**Dataset excerpts:**
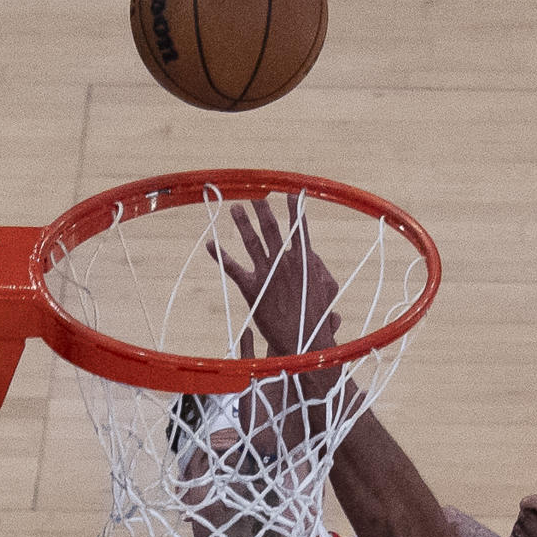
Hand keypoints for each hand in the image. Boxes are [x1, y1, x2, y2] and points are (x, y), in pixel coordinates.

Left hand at [208, 196, 341, 359]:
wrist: (304, 344)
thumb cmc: (316, 321)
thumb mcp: (326, 292)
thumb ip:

**Your goal:** Search the listing above for the string "hand". Copy every line that contains it.

**Reply to the task:**
Hand keypoints for each hand in the image. Boxes are [x1, y1, x2, y2] and points are (x, y), in pixel coordinates.
Left hand at [208, 196, 341, 359]:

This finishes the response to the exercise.